Les farines de céréales anciennes et de légumineuses sont très tendances dans les cuisines cet automne.
Les farines de céréales anciennes et de légumineuses sont très tendances dans les cuisines cet automne.

Le règne du "fait maison", qui a émergé durant la crise sanitaire et ses confinements, a laissé des traces, même s’il recule sous les assauts de la spéculation. Selon le baromètre de l’institut Kantar du mois de septembre, la consommation de farine, tout comme celle du beurre ou du chocolat, subissent de plein fouet l’inflation. Dans cette même étude, on apprend néanmoins que les produits du "mieux manger" résistent plutôt bien, en particulier ceux liés à la santé et à l’écologie. Une aubaine pour le Gaec Limousin-Bourgogne : éleveurs de bovins bio, Paul et Isabel Copret ont décidé de se diversifier il y a trois ans en se lançant dans la culture de seigle, de blé, mais aussi de petit et grand épeautre, toujours bio, pour en faire des farines. Ce couple de Saint-Eugène propose ses produits en vente directe et sur les marchés, l’occasion d’échanger avec les clients sur les usages des différents produits. Des clients soucieux de leur santé qui sont à la recherche de céréales anciennes, qui n’ont pas été sélectionnés mondialement comme ont pu l’être certains blés. Cette ancienneté s’accompagne souvent d’un moindre apport en gluten, qui a mauvaise presse, à tort ou à raison. Une tendance confirmée par la directrice commerciale de Terres de Moulin Madame. « Le consommateur est sensible à l’utilisation de farines naturelles, brutes, affirme Marie-Christel Ducrot. Nous travaillons évidemment avec l’épeautre, le seigle ou encore le blé dur, et nous avons fait nos premières moissons de légumineuses, lentilles et pois chiches, pour en faire des farines cette année. Il y a une forte demande en la matière, une tendance établie depuis plusieurs années, dans la fabrication du pain notamment » (lire notre entretien avec Nicole Darmon, chercheuse à l’Inrae, dans notre édition du 4 novembre).

Comment utiliser ces farines ?


Pour répondre à cette question, que de nombreux clients lui posent, Isabelle Copret utilise ses produits afin de pouvoir les conseiller au mieux. « Pour ce qui est du grand épeautre, la T80 s’utilise comme de la farine de blé, dans les mêmes proportions, pour la pâtisserie notamment.
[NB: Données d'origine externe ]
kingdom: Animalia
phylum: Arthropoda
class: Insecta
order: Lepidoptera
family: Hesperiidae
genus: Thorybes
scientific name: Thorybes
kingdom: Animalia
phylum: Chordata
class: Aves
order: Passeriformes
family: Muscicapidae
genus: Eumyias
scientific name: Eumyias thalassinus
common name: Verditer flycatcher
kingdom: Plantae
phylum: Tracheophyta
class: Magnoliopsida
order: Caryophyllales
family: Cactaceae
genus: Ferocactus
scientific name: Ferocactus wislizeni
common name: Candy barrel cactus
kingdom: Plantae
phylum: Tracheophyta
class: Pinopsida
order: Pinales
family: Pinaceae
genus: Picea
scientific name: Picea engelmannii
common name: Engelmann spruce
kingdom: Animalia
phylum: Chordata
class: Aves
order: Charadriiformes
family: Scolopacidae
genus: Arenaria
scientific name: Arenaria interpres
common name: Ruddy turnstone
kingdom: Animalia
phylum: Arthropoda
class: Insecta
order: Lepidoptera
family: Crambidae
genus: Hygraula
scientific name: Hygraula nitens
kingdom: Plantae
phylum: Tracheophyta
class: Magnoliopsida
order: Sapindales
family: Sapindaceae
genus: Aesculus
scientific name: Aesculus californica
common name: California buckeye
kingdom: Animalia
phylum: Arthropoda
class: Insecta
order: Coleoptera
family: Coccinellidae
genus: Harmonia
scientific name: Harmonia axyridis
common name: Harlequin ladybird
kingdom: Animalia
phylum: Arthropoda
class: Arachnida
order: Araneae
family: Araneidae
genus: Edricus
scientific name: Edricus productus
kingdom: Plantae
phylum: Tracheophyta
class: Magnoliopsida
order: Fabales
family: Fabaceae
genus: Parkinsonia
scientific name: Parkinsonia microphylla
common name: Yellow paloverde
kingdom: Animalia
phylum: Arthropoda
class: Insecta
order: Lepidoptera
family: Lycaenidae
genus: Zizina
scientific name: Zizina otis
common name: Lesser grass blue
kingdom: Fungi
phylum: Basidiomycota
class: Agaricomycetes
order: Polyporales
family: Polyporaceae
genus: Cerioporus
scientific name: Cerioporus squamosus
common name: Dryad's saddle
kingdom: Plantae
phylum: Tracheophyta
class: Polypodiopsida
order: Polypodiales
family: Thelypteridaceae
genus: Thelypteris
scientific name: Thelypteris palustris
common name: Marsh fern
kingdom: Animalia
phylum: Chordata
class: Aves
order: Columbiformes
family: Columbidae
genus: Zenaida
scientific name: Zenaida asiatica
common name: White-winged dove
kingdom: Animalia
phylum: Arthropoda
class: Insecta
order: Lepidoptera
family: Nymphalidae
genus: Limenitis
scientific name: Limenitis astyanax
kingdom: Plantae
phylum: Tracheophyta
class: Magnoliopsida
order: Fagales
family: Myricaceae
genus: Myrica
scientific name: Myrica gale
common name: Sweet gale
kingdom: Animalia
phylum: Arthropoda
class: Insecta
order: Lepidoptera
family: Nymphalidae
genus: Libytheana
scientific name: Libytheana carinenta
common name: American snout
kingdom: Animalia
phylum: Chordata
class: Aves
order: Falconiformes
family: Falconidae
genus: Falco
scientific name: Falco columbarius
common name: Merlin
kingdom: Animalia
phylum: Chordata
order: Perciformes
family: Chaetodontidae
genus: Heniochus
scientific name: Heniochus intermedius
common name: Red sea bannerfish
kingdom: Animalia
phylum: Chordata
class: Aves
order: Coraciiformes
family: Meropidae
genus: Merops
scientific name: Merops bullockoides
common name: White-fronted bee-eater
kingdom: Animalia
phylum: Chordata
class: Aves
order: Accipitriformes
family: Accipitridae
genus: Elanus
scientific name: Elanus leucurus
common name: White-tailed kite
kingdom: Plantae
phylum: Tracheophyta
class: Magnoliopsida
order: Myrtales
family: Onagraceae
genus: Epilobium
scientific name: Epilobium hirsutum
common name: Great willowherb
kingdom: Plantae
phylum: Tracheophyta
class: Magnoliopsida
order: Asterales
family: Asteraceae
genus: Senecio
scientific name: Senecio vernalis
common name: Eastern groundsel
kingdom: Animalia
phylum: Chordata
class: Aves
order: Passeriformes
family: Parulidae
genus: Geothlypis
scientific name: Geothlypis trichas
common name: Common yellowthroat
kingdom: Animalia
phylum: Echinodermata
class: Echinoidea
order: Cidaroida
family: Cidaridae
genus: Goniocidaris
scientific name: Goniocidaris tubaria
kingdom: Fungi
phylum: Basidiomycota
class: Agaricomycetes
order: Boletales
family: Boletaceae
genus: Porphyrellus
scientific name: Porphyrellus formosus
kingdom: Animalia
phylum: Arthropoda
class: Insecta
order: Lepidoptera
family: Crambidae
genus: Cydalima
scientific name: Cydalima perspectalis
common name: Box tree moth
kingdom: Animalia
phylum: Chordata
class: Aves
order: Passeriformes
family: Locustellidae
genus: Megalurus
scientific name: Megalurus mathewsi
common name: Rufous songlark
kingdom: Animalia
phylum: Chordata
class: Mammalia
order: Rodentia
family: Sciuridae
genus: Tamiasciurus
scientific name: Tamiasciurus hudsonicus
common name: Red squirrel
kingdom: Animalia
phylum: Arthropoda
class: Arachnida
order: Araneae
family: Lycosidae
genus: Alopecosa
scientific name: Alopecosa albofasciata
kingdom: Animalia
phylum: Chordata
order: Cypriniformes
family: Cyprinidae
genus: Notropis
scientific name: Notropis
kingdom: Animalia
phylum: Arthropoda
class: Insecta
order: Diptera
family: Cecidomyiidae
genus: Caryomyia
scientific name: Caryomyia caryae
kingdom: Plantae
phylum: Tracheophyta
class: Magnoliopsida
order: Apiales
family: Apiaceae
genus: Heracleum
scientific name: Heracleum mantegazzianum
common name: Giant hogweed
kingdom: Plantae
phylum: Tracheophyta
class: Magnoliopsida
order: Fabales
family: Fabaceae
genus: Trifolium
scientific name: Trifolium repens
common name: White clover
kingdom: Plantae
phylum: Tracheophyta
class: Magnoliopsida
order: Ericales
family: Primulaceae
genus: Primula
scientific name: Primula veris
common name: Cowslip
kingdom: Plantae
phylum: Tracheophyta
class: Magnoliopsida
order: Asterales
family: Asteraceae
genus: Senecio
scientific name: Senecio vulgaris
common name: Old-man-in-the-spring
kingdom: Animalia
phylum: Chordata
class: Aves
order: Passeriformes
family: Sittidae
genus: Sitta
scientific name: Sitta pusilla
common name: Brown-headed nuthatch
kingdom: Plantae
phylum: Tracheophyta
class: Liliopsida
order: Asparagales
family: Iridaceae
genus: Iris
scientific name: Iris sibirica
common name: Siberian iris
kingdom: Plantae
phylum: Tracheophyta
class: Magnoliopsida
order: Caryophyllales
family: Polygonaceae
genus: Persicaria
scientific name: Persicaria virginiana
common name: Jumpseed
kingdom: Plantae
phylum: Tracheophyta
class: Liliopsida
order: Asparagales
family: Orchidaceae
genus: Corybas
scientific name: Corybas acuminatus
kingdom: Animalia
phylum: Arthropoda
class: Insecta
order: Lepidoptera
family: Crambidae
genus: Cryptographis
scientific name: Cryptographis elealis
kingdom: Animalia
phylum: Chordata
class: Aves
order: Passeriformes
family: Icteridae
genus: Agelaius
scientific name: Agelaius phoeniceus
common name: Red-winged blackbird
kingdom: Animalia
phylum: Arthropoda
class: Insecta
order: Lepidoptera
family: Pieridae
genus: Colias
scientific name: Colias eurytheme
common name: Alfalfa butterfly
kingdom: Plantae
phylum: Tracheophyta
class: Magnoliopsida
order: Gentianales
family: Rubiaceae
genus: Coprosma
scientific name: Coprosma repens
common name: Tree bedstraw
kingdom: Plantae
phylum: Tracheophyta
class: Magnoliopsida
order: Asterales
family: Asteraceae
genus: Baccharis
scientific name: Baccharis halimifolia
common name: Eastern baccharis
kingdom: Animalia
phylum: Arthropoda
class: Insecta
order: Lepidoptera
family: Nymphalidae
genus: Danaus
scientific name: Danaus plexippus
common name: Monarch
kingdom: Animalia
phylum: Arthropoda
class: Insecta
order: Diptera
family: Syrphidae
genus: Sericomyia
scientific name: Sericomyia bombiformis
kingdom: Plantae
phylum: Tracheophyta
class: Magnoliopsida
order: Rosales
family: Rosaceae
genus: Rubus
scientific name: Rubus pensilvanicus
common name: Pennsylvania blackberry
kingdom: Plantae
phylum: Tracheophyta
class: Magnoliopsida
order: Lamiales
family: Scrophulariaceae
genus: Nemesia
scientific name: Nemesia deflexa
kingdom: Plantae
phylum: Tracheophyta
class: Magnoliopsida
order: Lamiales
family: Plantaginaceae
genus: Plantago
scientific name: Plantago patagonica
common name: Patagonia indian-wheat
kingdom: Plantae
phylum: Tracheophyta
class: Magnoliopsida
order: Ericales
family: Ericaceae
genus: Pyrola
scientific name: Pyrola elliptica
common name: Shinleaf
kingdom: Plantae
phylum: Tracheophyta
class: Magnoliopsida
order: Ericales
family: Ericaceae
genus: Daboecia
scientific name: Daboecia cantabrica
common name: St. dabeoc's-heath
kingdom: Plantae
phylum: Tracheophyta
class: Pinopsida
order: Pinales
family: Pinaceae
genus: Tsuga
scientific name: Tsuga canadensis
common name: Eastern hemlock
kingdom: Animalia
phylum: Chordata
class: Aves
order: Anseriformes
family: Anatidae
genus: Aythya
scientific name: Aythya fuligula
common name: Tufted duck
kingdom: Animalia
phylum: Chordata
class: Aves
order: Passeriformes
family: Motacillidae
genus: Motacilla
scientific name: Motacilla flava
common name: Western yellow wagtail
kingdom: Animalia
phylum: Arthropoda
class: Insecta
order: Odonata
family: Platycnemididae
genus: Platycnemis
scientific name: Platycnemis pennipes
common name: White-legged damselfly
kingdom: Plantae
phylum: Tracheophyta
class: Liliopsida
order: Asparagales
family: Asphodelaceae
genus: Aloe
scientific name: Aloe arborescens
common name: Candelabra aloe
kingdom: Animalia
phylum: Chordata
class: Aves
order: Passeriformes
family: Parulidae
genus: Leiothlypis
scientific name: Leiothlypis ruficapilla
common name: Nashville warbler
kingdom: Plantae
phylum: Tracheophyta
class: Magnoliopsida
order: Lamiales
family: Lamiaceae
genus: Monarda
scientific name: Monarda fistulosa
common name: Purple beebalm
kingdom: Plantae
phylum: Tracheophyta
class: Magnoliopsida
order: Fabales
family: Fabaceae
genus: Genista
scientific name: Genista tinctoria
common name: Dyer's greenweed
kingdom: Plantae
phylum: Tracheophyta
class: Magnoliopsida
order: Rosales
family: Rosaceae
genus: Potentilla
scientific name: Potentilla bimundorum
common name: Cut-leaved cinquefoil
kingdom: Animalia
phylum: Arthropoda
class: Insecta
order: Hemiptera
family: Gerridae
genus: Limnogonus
C’est un peu plus lourd pour les gâteaux à lever, mais plusieurs de mes clients satisfaits me surprennent, affirmant qu’ils ne voient pas la différence ». Encore plus lourde, avec une teneur en gluten au ras des pâquerettes, la T110 de petit épeautre est idéale pour les pâtes à tartes. Les perfectionnistes pourront tenter l’un des cours de pâtisserie de la Maison des Ateliers ou de Coffret bio, à Mâcon.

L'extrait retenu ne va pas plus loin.